Section: Partnerships and Cooperations
International Initiatives
IMPACT: Intelligent machine perception
Participants : Josef Sivic, Jean Ponce, Ivan Laptev.
IMPACT is a 5-year collaborative project with Czech Technical University, Center for Robotics, Informatics and Cybernetics (CIIRC) (2017-2022). The IMPACT project focuses on fundamental and applied research in computer vision, machine learning and robotics to develop machines that learn to perceive, reason, navigate and interact with complex dynamic environments. For example, people easily learn how to change a flat tire of a car or perform resuscitation by observing other people doing the same task. This involves advanced visual intelligence abilities such as interpreting sequences of human actions that manipulate objects to achieve a specific task. Currently, however, there is no artificial system with a similar level of cognitive visual competence. Breakthrough progress in intelligent machine perception will have profound implications on our everyday lives as well as science and commerce, with smart assistive robots that automatically learn new skills from the Internet, safer cars that autonomously navigate in difficult changing conditions, or intelligent glasses that help people navigate never seen before environments.
Associate team GAYA
Participants : Jean Ponce, Matthew Trager.

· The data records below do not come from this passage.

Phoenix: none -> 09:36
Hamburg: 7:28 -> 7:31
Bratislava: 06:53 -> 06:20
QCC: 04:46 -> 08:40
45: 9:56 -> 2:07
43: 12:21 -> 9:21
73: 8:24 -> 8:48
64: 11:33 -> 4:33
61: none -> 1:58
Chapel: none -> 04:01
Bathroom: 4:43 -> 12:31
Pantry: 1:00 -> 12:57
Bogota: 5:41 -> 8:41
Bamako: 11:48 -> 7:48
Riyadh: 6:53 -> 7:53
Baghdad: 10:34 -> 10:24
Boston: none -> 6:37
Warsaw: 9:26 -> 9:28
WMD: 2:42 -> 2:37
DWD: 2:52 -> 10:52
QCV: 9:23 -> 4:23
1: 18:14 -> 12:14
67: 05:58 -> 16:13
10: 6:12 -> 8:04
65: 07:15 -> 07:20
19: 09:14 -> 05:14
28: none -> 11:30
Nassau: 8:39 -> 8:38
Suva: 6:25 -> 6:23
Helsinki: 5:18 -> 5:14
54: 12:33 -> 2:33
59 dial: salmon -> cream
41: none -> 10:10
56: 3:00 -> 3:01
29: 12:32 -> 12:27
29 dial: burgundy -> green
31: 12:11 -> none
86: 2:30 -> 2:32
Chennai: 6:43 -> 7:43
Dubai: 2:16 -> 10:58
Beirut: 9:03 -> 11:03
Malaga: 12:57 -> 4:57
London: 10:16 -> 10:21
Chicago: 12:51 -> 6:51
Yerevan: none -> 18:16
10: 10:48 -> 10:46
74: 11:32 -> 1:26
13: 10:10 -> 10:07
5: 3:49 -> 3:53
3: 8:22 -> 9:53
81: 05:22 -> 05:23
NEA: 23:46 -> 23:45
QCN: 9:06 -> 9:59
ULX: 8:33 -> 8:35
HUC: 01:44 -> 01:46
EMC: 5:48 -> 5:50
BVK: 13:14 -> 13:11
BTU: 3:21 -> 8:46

GAYA is a joint research team bringing together two Inria project-teams (Thoth, Grenoble and WILLOW, Paris) and Carnegie Mellon University, USA. It focuses on two research themes: (i) semantic structured interpretation of videos, and (ii) studying the geometric properties of object shapes to enhance state-of-the-art object recognition approaches.
Interpreting videos semantically in a general setting, involving various types of video content like home video clips, news broadcasts, feature films, which contain a lot of clutter, non-rigid motion, many “actors” performing actions, person-object and person-person interactions, varying viewpoints, is challenging. This task is being examined increasingly over the past decade, with the availability of large video resources, e.g., YouTube. Despite this progress, an effective video representation for recognizing actions is still missing. To address this critical challenge, we propose a joint optimization framework, wherein we learn the video representation and also develop models for action recognition. Specifically, we aim to exploit the spatio-temporal relations among pixels in a video through graphical models and novel deep learning feature representations.
The second research theme explores geometric aspects of computer vision, in particular how to model three-dimensional objects from their two-dimensional projections, and how the appearance of these objects evolves with changes in viewpoint. Beyond its theoretical interest, this work is critical for developing object recognition algorithms that take into account the three-dimensional nature of the visual world and go beyond the template-matching approaches dominant today. Duality is an important concept in this area, and we are investigating its application to the construction of visual hulls as well as the characterization of the topology of image contours using the Gauss map. Existing results are essentially limited to the Euclidean setting, and we are investigating their generalization to the general projective case.
Partners: CMU (Deva Ramanan, Martial Hebert, Abhinav Gupta, Gunnar Sigurdsson), Inria Thoth (Cordelia Schmid, Karteek Alahari, Pavel Tokmakov).